Pour que la place financière joue son rôle dans la transition énergétique,
il faut créer les conditions fiscales qui soutiennent le mouvement.
Comment les autorités suisses pourraient-elles appuyer cet effort?

YM: il me semble qu’il y a en Suisse une volonté déclarée d’encourager l’investissement durable qui est justement l’espace où brille l’asset management suisse. Si les autorités retiraient le droit de timbre et l’impôt anticipé sur les produits financiers durables – les green bonds par exemple –, l’Etat n’y perdrait rien (pour la simple raison qu’il n’y a pratiquement aucune émission à l’heure actuelle) et donnerait un sérieux coup de pouce aux gérants d’actifs locaux. On pourrait aussi imaginer d’utiliser une partie de la taxe CO2 pour investir dans un développement durable géré en partenariat public/privé avec l’asset management suisse. Pour que la place financière joue son rôle dans la transition énergétique, il faut créer les conditions fiscales qui soutiennent le mouvement.

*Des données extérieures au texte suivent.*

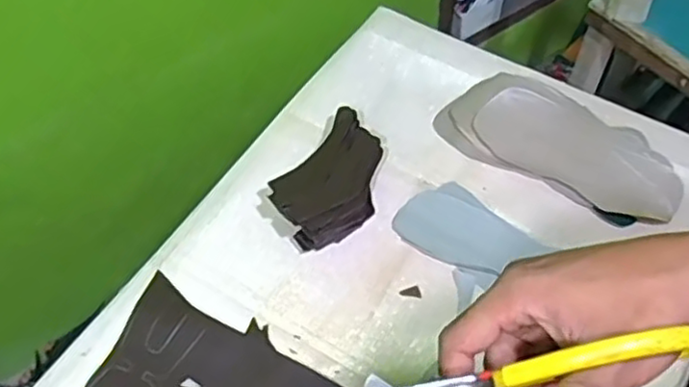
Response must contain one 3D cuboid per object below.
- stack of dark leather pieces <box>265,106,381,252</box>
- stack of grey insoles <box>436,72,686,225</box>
[{"bbox_3d":[-0.008,-0.014,0.882,0.115,0.062,0.182,31,62,21],"label":"stack of dark leather pieces"},{"bbox_3d":[0.283,-0.067,0.905,0.316,0.036,0.138,30,62,21],"label":"stack of grey insoles"}]

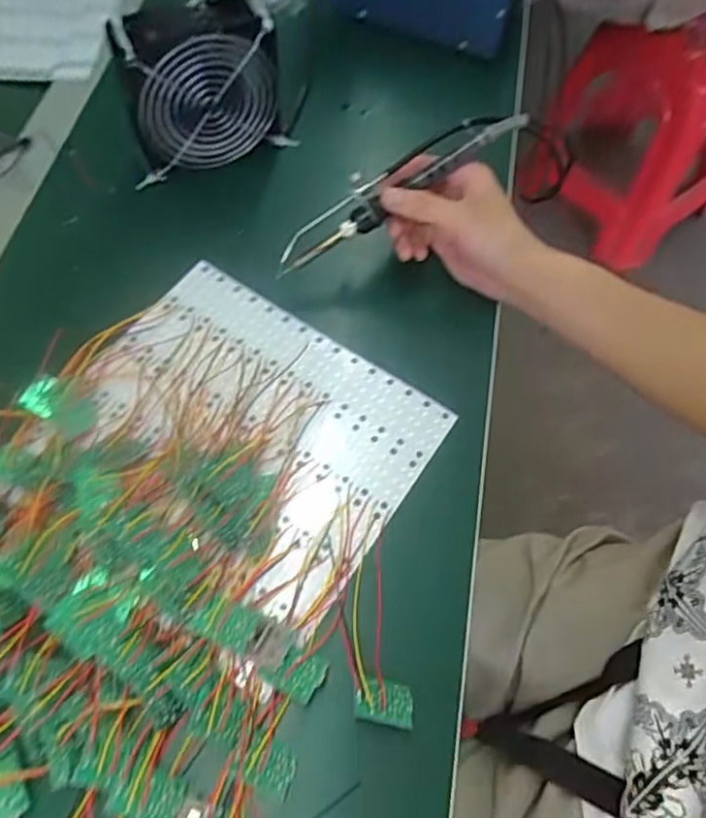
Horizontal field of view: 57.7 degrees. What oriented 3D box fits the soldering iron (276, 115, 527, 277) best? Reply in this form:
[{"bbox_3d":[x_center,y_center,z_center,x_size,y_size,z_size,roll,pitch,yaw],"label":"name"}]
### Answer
[{"bbox_3d":[0.034,-0.168,0.484,0.206,0.021,0.034,-34,68,-1],"label":"soldering iron"}]

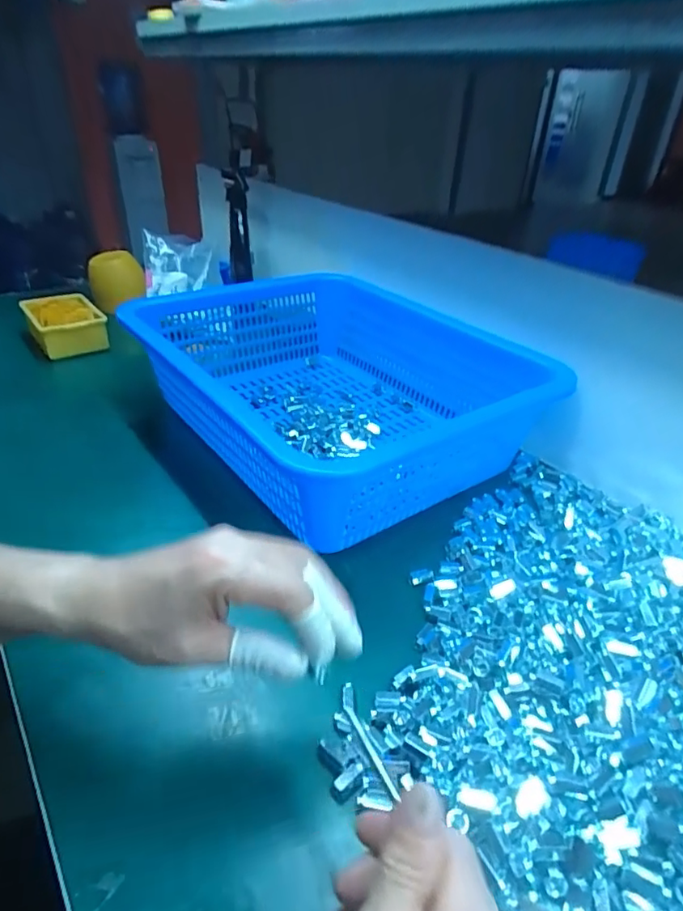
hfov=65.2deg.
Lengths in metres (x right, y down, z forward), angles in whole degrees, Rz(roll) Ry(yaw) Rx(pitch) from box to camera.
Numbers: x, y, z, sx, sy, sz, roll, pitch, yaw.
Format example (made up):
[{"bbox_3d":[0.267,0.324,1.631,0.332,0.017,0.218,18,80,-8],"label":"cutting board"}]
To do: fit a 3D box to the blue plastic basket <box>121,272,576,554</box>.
[{"bbox_3d":[-0.014,-0.092,0.649,0.376,0.130,0.450,-19,40,-28],"label":"blue plastic basket"}]

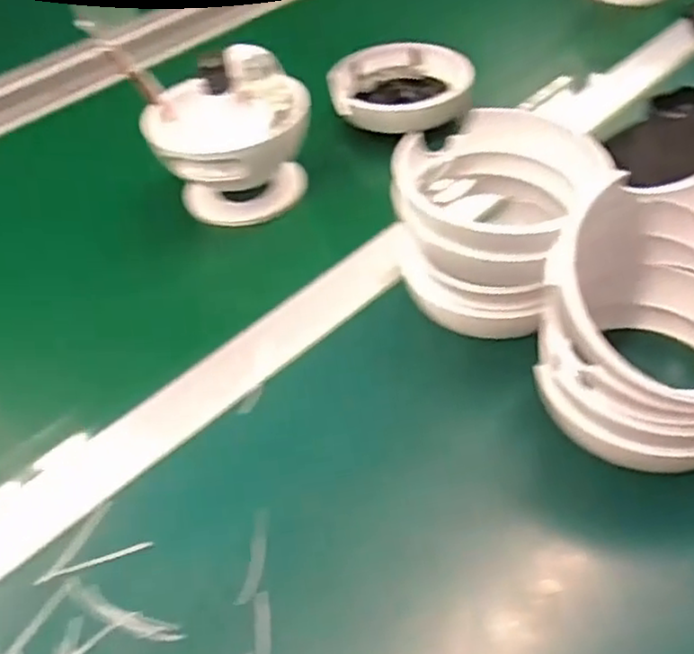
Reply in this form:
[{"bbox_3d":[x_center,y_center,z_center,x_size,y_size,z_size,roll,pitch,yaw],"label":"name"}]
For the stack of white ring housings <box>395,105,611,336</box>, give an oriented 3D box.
[{"bbox_3d":[0.089,-0.063,0.441,0.114,0.102,0.116,33,60,30],"label":"stack of white ring housings"}]

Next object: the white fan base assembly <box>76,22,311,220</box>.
[{"bbox_3d":[-0.099,-0.149,0.557,0.135,0.130,0.131,-21,50,-12],"label":"white fan base assembly"}]

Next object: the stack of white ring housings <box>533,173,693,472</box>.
[{"bbox_3d":[0.170,0.002,0.357,0.102,0.101,0.115,34,61,31],"label":"stack of white ring housings"}]

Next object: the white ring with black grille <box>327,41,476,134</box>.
[{"bbox_3d":[0.048,-0.211,0.622,0.124,0.036,0.093,6,50,11],"label":"white ring with black grille"}]

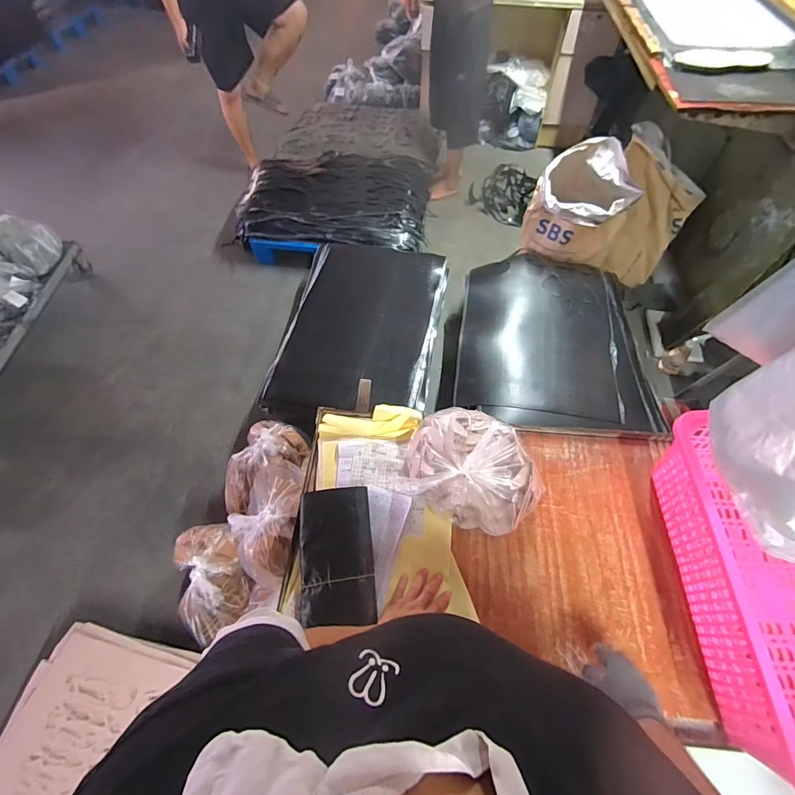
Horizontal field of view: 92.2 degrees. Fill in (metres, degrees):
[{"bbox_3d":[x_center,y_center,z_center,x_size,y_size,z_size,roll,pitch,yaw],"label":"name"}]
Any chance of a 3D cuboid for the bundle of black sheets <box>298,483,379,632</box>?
[{"bbox_3d":[-0.105,0.262,0.651,0.121,0.031,0.210,-6,59,-2],"label":"bundle of black sheets"}]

Pourquoi, comme c’est le cas du fonds d’incubation Emergence en France, ne pas demander aux investisseurs institutionnels de participer à un pot commun pour fournir le seed-money aux innovations?

JK: Le mécanisme d’Emergence est particulièrement habile. En offrant aux investisseurs institutionnels une tarification très réduite et une participation aux revenus des sociétés de gestion financées, il offre une solution gagnant-gagnant. C’est une très bonne idée même s’il n’est pas facile de fédérer en Suisse où il existe une dizaine de très grands fonds de pension, une centaine de petits fonds et des milliers de toutes petites caisses. On peut imaginer réunir une centaine de millions de francs pour démarrer. Après tout, c’est ainsi qu’Emergence a commencé. Mais l’initiative doit venir des clients. Ils doivent se l’approprier.

La place financière n’est pas si grande. Est-ce jouable? A quel terme?

EC: Oui, tout le monde se connait ici, c’est un atout. Et puis si les premières étapes réussissent, qui sait? L’appétit vient en mangeant. Il faudrait compter 18 mois au moins, surtout en raison des aspects réglementaires.

 

1 Source Swiss Funds & Asset Management Association (SFAMA)
2 Flygskam: néologisme suédois qui marque la honte de prendre l’avion en raison des dommages que le transport aérien inflige au devenir de la planète.